Oggi parliamo di origini del linguaggio e intrattenimento, di strani capolavori del cinema, di film in esclusiva e di mpox.
Ma prima una foto:
È il fiume Verzasca vicino a Lavertezzo, dove sono andato per intervistare una fotografa boliviana che mi ha raccontato un po’ di cose interessanti, ma ne riparliamo settimana prossima visto che l’articolo non è ancora online.
Così, tanto per ridere
Il titolo di questa newsletter, “Ammazzando il tempo”, è ripreso dalla autobiografia di un filosofo a me molto caro, Paul K. Feyerabend, il dadaista del metodo scientifico. Ai tempi dell’università mi ero divorato tutti i suoi libri tradotti in italiano; non so se oggi li apprezzerei come a quei tempi: non che sia diventato uno scientista convinto che non ci sia nulla al di fuori della conoscenza scientifica, ma certo sarei più a disagio di fronte a una teoria della conoscenza che si basa sul “tutto va bene”.1
Peraltro è in Ammazzando il tempo che Feyerabend confessa non solo la sua passione per il wrestling, ma la sua convinzione che fosse tutto autentico. Con tanto di delusione quando un amico gli svelò la verità:
Tuttavia, in seguito Robin mi convinse a parole e coi fatti che era tutto finto: il risultato era stabilito in anticipo, il sangue artificiale. Non gliel’ho ancora perdonata.
Ma al solito sto divagando – il che, paradossalmente, è rilevante.
Quel titolo mi è sempre piaciuto proprio per l’idea che alla fine facciamo quello che facciamo non per raggiungere qualche altisonante e appagante obiettivo, ma semplicemente per non annoiarci troppo.
E se anche il linguaggio avesse una origine simile? Di solito pensiamo che noi esseri umani siamo in grado di parlare per comunicare, per dirci le cose importanti2 – che magari quando i nostri antenati hanno effettivamente iniziato a parlare erano “quelle bacche si possono mangiare, quelle altre no” e “di là c’è un animale che possiamo caccia, da quell’altra parte invece un animale che verosimilmente caccerà noi”, mentre oggi ci sono la relatività e come costruire microchip.

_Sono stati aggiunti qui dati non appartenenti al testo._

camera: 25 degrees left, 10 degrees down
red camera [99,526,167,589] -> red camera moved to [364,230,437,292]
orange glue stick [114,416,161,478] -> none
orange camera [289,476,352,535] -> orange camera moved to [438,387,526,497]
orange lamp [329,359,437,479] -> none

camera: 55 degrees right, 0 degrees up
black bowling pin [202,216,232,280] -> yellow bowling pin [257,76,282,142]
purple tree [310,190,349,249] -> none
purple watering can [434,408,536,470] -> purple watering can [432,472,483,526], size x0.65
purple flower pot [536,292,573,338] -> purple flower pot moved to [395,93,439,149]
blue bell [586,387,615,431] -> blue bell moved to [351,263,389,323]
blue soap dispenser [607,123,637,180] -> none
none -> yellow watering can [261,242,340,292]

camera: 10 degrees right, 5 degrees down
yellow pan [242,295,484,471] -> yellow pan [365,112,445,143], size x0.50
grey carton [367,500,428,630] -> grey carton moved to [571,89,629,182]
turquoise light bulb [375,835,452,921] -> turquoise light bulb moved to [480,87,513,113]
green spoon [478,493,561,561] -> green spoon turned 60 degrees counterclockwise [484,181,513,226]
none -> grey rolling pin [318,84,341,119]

Certo, poi sappiamo che il linguaggio serve anche per raccontare cose non vere, ma abbiamo nobilitato questa cosa con la narrativa di finzione e l’importante ruolo che svolge nel farci comprendere il mondo – vedi i libri di Jonathan Gottschall L’istinto di narrare e, con uno sguardo più critico, Il lato oscuro delle storie.
E se invece fosse solo una questione di “ammazzare il tempo”? Sto leggendo Perché ridiamo di Fausto Caruana ed Elisabetta Palagi – sui contenuti del saggio ci tornerò appena lo avrò finito, ma a un certo punto di riprendono le teorie dello psicologo evoluzionista Robin Dunbar.

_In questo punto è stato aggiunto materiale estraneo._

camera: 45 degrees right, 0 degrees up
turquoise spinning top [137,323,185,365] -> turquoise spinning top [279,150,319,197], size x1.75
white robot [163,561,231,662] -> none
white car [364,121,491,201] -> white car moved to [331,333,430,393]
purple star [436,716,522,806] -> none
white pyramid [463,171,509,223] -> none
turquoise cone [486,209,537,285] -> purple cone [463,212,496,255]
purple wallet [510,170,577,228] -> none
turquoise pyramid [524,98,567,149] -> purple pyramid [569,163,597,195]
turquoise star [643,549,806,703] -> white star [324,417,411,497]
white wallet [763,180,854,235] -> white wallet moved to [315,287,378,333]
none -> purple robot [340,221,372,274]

Riporto quanto scrivono Caruana e Palagi. Secondo Dunbar, per capire l’origine del linguaggio dobbiamo partire “dall’osservazione che parliamo principalmente per passare il tempo con gli altri”. L’obiettivo ultimo – o, in ottica evoluzionista, l’effetto che ha portato alla diffusione di questo tratto nella popolazione – è cementare i rapporti sociali, Ma resta il fatto che parliamo perlopiù per il piacere di parlare:
Discutiamo di politica, di cultura, del meteo e di cose simili, ma la maggior parte del tempo speso in una conversazione tra conoscenti è, secondo Dunbar, per lo più gossip fatto per il solo piacere di parlare.
[…] Noi parliamo non per dirci qualcosa, ma solo per il piacere di farlo. Il grooming per molte specie non è semplicemente una pulizia reciproca del corpo, ma un vero e proprio collante sociale. Tanto il gossip quanto il grooming sono per Dunbar comportamenti sociali cruciali per la coesione all’interno dei gruppi di primati, compresi gli esseri umani, fornendo la base per la costruzione di relazioni sociali più complesse.

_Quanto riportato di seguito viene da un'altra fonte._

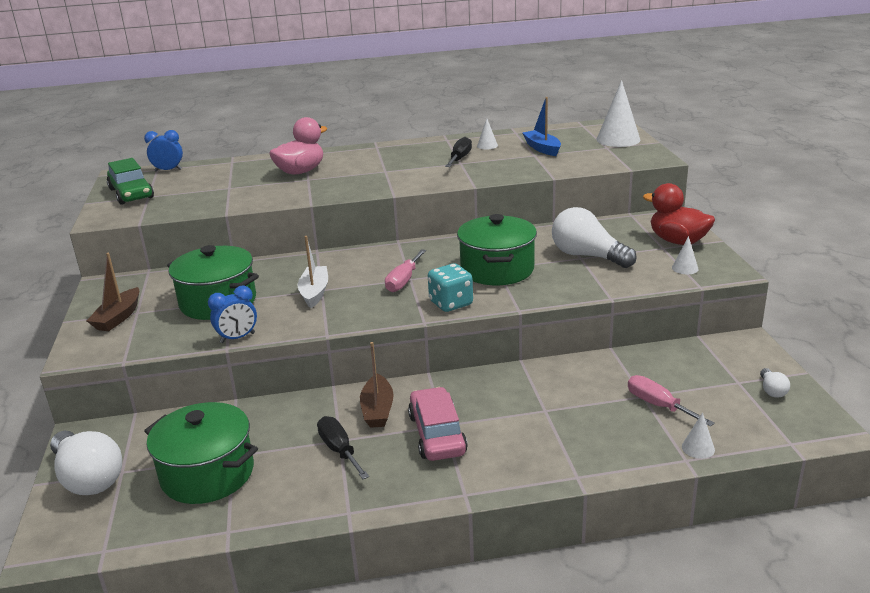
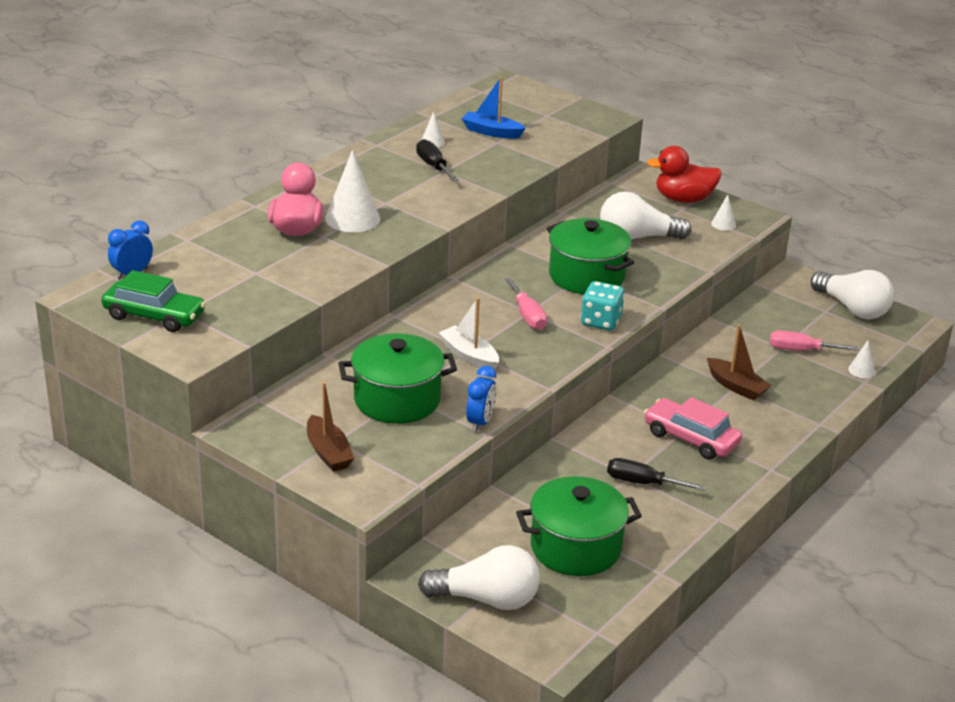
camera: 45 degrees left, 5 degrees up
brown boat [360,342,394,428] -> brown boat moved to [707,324,772,401]
white cone [596,80,640,147] -> white cone moved to [325,150,380,232]
white light bulb [760,368,790,398] -> white light bulb [811,270,894,319], size x2.24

Questo mi ha ricordato una importante lezione di giornalismo. Metti di lavorare per la testata X, ad esempio un quotidiano locale. Chi sono i tuoi concorrenti? Non devi pensare agli altri quotidiani locali della zona e neanche alle radio o ai giornali online regionali o nazionali. I tuoi veri concorrenti non sono neanche il New York Times o la BBC: no, sono Netflix, TikTok, la Settimana enigmistica, un romanzo poliziesco, un podcast di cinema. Perché magari una persona, quando sceglie quale giornale comprare, è indecisa tra L’eco di Salcazzo e La gazzetta di Vergate, ma la vera scelta è a monte: leggo un giornale, mi guardo una serie tv o faccio un Sudoku?
Perché è importante tutto questo? Perché anche se le origini del linguaggio sono davvero quelle teorizzate da Dunbar, cioè ammazzare il tempo, alla fine il linguaggio ci permette davvero di “dire qualcosa” e credo sia importante che quel qualcosa sia vero o quantomeno utile – diciamo di intelligente. Ma se pensi che basti dire qualcosa di intelligente per avere la meglio sulle cose stupide, ecco abbiamo un problema: perché non è così, la mente umana non funziona così e le cose intelligenti da dire, per essere ascoltate, devono anche essere piacevoli. Devono permetterci di ammazzare il tempo.
In poche parole
Su Prime Video, la piattaforma di streaming di Amazon, è disponibile Space Vampire, meraviglioso esempio di horror erotico-fantascientifico degli anni Ottanta. L’ho rivisto con immenso piacere e in uno dei tanti momenti imbarazzanti del film – credo quando il protagonista picchia quasi annoiato un’infermiera precedentemente posseduta dagli alieni – mi sono chiesto perché mi piacesse così tanto un film così carico di cliché e di sessualizzazioni del corpo femminile. Un po’, immagino, perché parliamo di un film che l’anno prossimo festeggerà i 40 anni – e li dimostra tutti –, un po’ perché cavolo, è così estremo che diventa quasi un manualetto per identificare gli stereotipi dell’epoca (che poi sono in buona parte ancora quelli di oggi).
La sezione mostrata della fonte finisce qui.